[Input for this task]

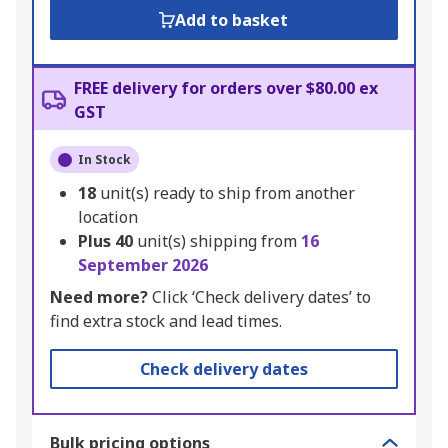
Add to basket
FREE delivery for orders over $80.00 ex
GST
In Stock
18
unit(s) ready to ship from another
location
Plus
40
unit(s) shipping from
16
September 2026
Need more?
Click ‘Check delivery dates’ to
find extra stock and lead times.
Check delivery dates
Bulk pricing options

[/Input for this task]

- [Brief]: Would you output all of the entries above exactly, keeping the pictures out?

- [Task solution]:
Add to basket
FREE delivery for orders over $80.00 ex
GST
In Stock
18
unit(s) ready to ship from another
location
Plus
40
unit(s) shipping from
16
September 2026
Need more?
Click ‘Check delivery dates’ to
find extra stock and lead times.
Check delivery dates
Bulk pricing options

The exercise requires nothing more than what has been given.